◆ Task brief: The records below are to be written out exactly, with every picture omitted.

Plain-text document sources
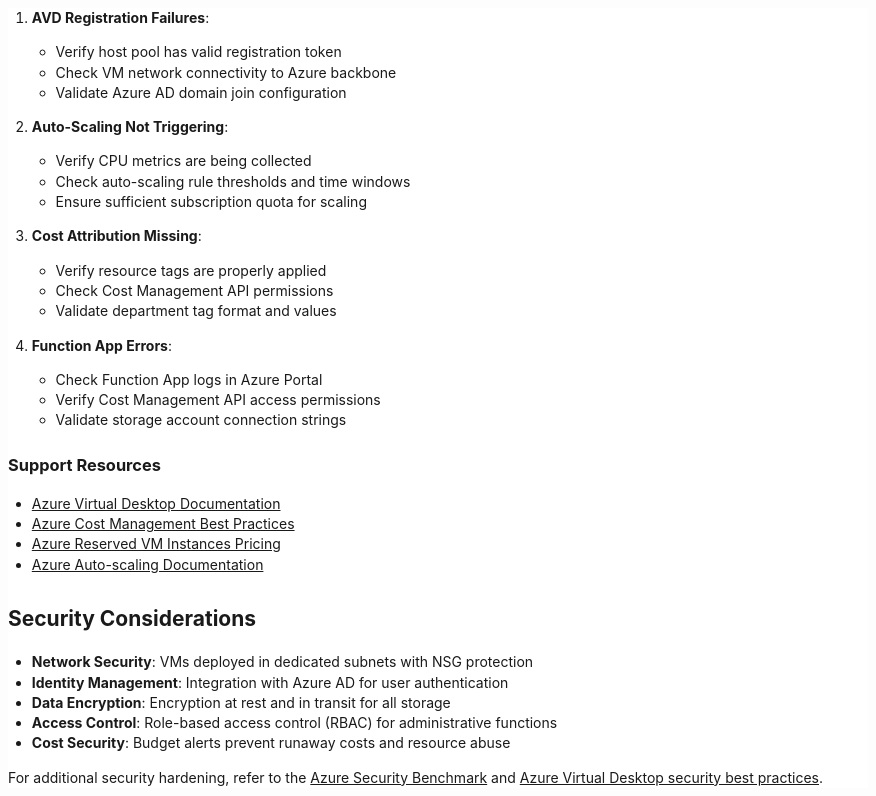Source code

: 1. **AVD Registration Failures**:
   - Verify host pool has valid registration token
   - Check VM network connectivity to Azure backbone
   - Validate Azure AD domain join configuration

2. **Auto-Scaling Not Triggering**:
   - Verify CPU metrics are being collected
   - Check auto-scaling rule thresholds and time windows
   - Ensure sufficient subscription quota for scaling

3. **Cost Attribution Missing**:
   - Verify resource tags are properly applied
   - Check Cost Management API permissions
   - Validate department tag format and values

4. **Function App Errors**:
   - Check Function App logs in Azure Portal
   - Verify Cost Management API access permissions
   - Validate storage account connection strings

### Support Resources

- [Azure Virtual Desktop Documentation](https://docs.microsoft.com/en-us/azure/virtual-desktop/)
- [Azure Cost Management Best Practices](https://docs.microsoft.com/en-us/azure/cost-management-billing/costs/cost-mgt-best-practices)
- [Azure Reserved VM Instances Pricing](https://azure.microsoft.com/en-us/pricing/reserved-vm-instances/)
- [Azure Auto-scaling Documentation](https://docs.microsoft.com/en-us/azure/azure-monitor/autoscale/)

## Security Considerations

- **Network Security**: VMs deployed in dedicated subnets with NSG protection
- **Identity Management**: Integration with Azure AD for user authentication
- **Data Encryption**: Encryption at rest and in transit for all storage
- **Access Control**: Role-based access control (RBAC) for administrative functions
- **Cost Security**: Budget alerts prevent runaway costs and resource abuse

For additional security hardening, refer to the [Azure Security Benchmark](https://docs.microsoft.com/en-us/security/benchmark/azure/) and [Azure Virtual Desktop security best practices](https://docs.microsoft.com/en-us/azure/virtual-desktop/security-guide).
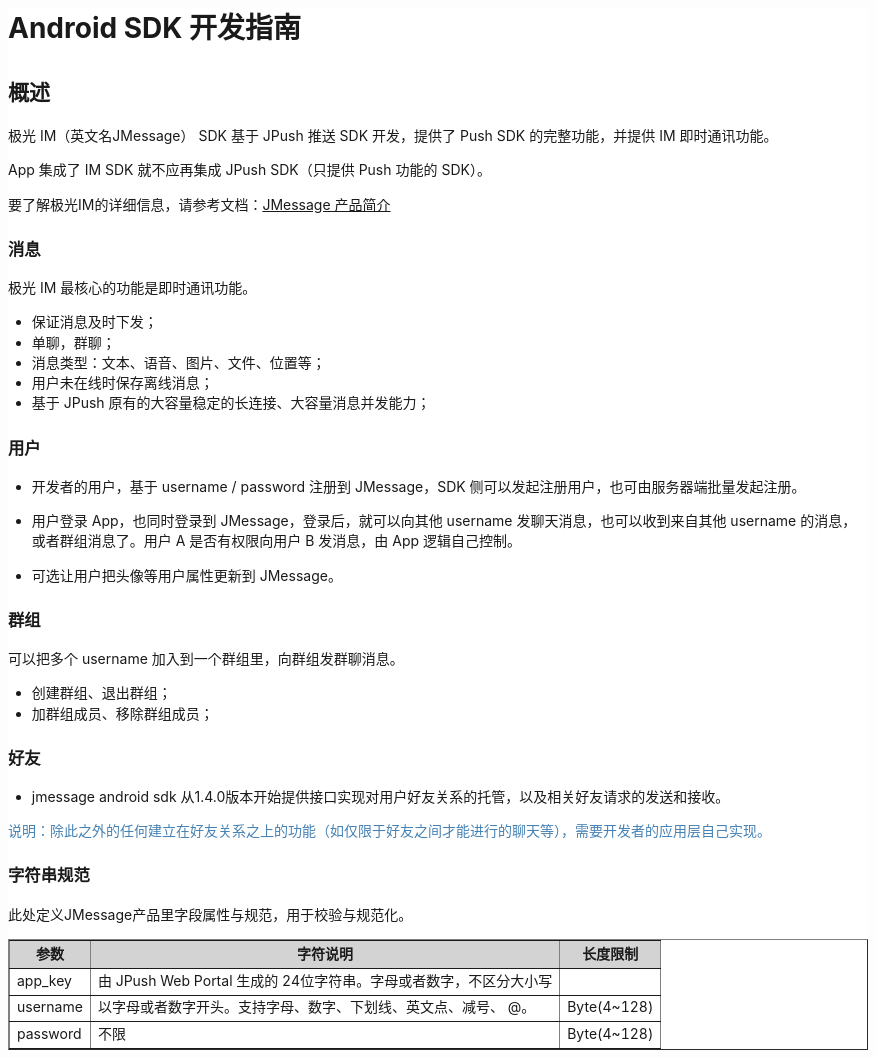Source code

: <h1>Android SDK 开发指南</h1>


## 概述

极光 IM（英文名JMessage） SDK 基于 JPush 推送 SDK 开发，提供了 Push SDK 的完整功能，并提供 IM 即时通讯功能。

App 集成了 IM SDK 就不应再集成 JPush SDK（只提供 Push 功能的 SDK）。

要了解极光IM的详细信息，请参考文档：[JMessage 产品简介](../guideline/jmessage_guide)

### 消息

极光 IM 最核心的功能是即时通讯功能。

- 保证消息及时下发；
- 单聊，群聊；
- 消息类型：文本、语音、图片、文件、位置等；
- 用户未在线时保存离线消息；
- 基于 JPush 原有的大容量稳定的长连接、大容量消息并发能力；

### 用户

- 开发者的用户，基于 username / password 注册到 JMessage，SDK 侧可以发起注册用户，也可由服务器端批量发起注册。

- 用户登录 App，也同时登录到 JMessage，登录后，就可以向其他 username 发聊天消息，也可以收到来自其他 username 的消息，或者群组消息了。用户 A 是否有权限向用户 B 发消息，由 App 逻辑自己控制。

- 可选让用户把头像等用户属性更新到 JMessage。

### 群组

可以把多个 username 加入到一个群组里，向群组发群聊消息。

- 创建群组、退出群组；
- 加群组成员、移除群组成员；


### 好友
+ jmessage android sdk 从1.4.0版本开始提供接口实现对用户好友关系的托管，以及相关好友请求的发送和接收。

<font color= SteelBlue>说明：除此之外的任何建立在好友关系之上的功能（如仅限于好友之间才能进行的聊天等），需要开发者的应用层自己实现。</font>

### 字符串规范
此处定义JMessage产品里字段属性与规范，用于校验与规范化。  

<div class="table-d" align="center" >
	<table border="1" width = "100%">
		<tr  bgcolor="#D3D3D3" >
			<th >参数</th>
			<th >字符说明</th>
			<th >长度限制</th>
		</tr>
		<tr >
			<td>app_key</td>
			<td>由 JPush Web Portal 生成的 24位字符串。字母或者数字，不区分大小写</td>
			<td></td>
		</tr>
		<tr >
			<td>username</td>
			<td>以字母或者数字开头。支持字母、数字、下划线、英文点、减号、 @。</td>
			<td>Byte(4~128)</td>
		</tr>
		<tr >
			<td>password</td>
			<td>不限</td>
			<td>Byte(4~128)</td>
		</tr>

◆ Exercise answer:
Source code

: 1. **AVD Registration Failures**:
   - Verify host pool has valid registration token
   - Check VM network connectivity to Azure backbone
   - Validate Azure AD domain join configuration

2. **Auto-Scaling Not Triggering**:
   - Verify CPU metrics are being collected
   - Check auto-scaling rule thresholds and time windows
   - Ensure sufficient subscription quota for scaling

3. **Cost Attribution Missing**:
   - Verify resource tags are properly applied
   - Check Cost Management API permissions
   - Validate department tag format and values

4. **Function App Errors**:
   - Check Function App logs in Azure Portal
   - Verify Cost Management API access permissions
   - Validate storage account connection strings

### Support Resources

- [Azure Virtual Desktop Documentation](https://docs.microsoft.com/en-us/azure/virtual-desktop/)
- [Azure Cost Management Best Practices](https://docs.microsoft.com/en-us/azure/cost-management-billing/costs/cost-mgt-best-practices)
- [Azure Reserved VM Instances Pricing](https://azure.microsoft.com/en-us/pricing/reserved-vm-instances/)
- [Azure Auto-scaling Documentation](https://docs.microsoft.com/en-us/azure/azure-monitor/autoscale/)

## Security Considerations

- **Network Security**: VMs deployed in dedicated subnets with NSG protection
- **Identity Management**: Integration with Azure AD for user authentication
- **Data Encryption**: Encryption at rest and in transit for all storage
- **Access Control**: Role-based access control (RBAC) for administrative functions
- **Cost Security**: Budget alerts prevent runaway costs and resource abuse

For additional security hardening, refer to the [Azure Security Benchmark](https://docs.microsoft.com/en-us/security/benchmark/azure/) and [Azure Virtual Desktop security best practices](https://docs.microsoft.com/en-us/azure/virtual-desktop/security-guide).
Source code

: <h1>Android SDK 开发指南</h1>


## 概述

极光 IM（英文名JMessage） SDK 基于 JPush 推送 SDK 开发，提供了 Push SDK 的完整功能，并提供 IM 即时通讯功能。

App 集成了 IM SDK 就不应再集成 JPush SDK（只提供 Push 功能的 SDK）。

要了解极光IM的详细信息，请参考文档：[JMessage 产品简介](../guideline/jmessage_guide)

### 消息

极光 IM 最核心的功能是即时通讯功能。

- 保证消息及时下发；
- 单聊，群聊；
- 消息类型：文本、语音、图片、文件、位置等；
- 用户未在线时保存离线消息；
- 基于 JPush 原有的大容量稳定的长连接、大容量消息并发能力；

### 用户

- 开发者的用户，基于 username / password 注册到 JMessage，SDK 侧可以发起注册用户，也可由服务器端批量发起注册。

- 用户登录 App，也同时登录到 JMessage，登录后，就可以向其他 username 发聊天消息，也可以收到来自其他 username 的消息，或者群组消息了。用户 A 是否有权限向用户 B 发消息，由 App 逻辑自己控制。

- 可选让用户把头像等用户属性更新到 JMessage。

### 群组

可以把多个 username 加入到一个群组里，向群组发群聊消息。

- 创建群组、退出群组；
- 加群组成员、移除群组成员；


### 好友
+ jmessage android sdk 从1.4.0版本开始提供接口实现对用户好友关系的托管，以及相关好友请求的发送和接收。

<font color= SteelBlue>说明：除此之外的任何建立在好友关系之上的功能（如仅限于好友之间才能进行的聊天等），需要开发者的应用层自己实现。</font>

### 字符串规范
此处定义JMessage产品里字段属性与规范，用于校验与规范化。  

<div class="table-d" align="center" >
	<table border="1" width = "100%">
		<tr  bgcolor="#D3D3D3" >
			<th >参数</th>
			<th >字符说明</th>
			<th >长度限制</th>
		</tr>
		<tr >
			<td>app_key</td>
			<td>由 JPush Web Portal 生成的 24位字符串。字母或者数字，不区分大小写</td>
			<td></td>
		</tr>
		<tr >
			<td>username</td>
			<td>以字母或者数字开头。支持字母、数字、下划线、英文点、减号、 @。</td>
			<td>Byte(4~128)</td>
		</tr>
		<tr >
			<td>password</td>
			<td>不限</td>
			<td>Byte(4~128)</td>
		</tr>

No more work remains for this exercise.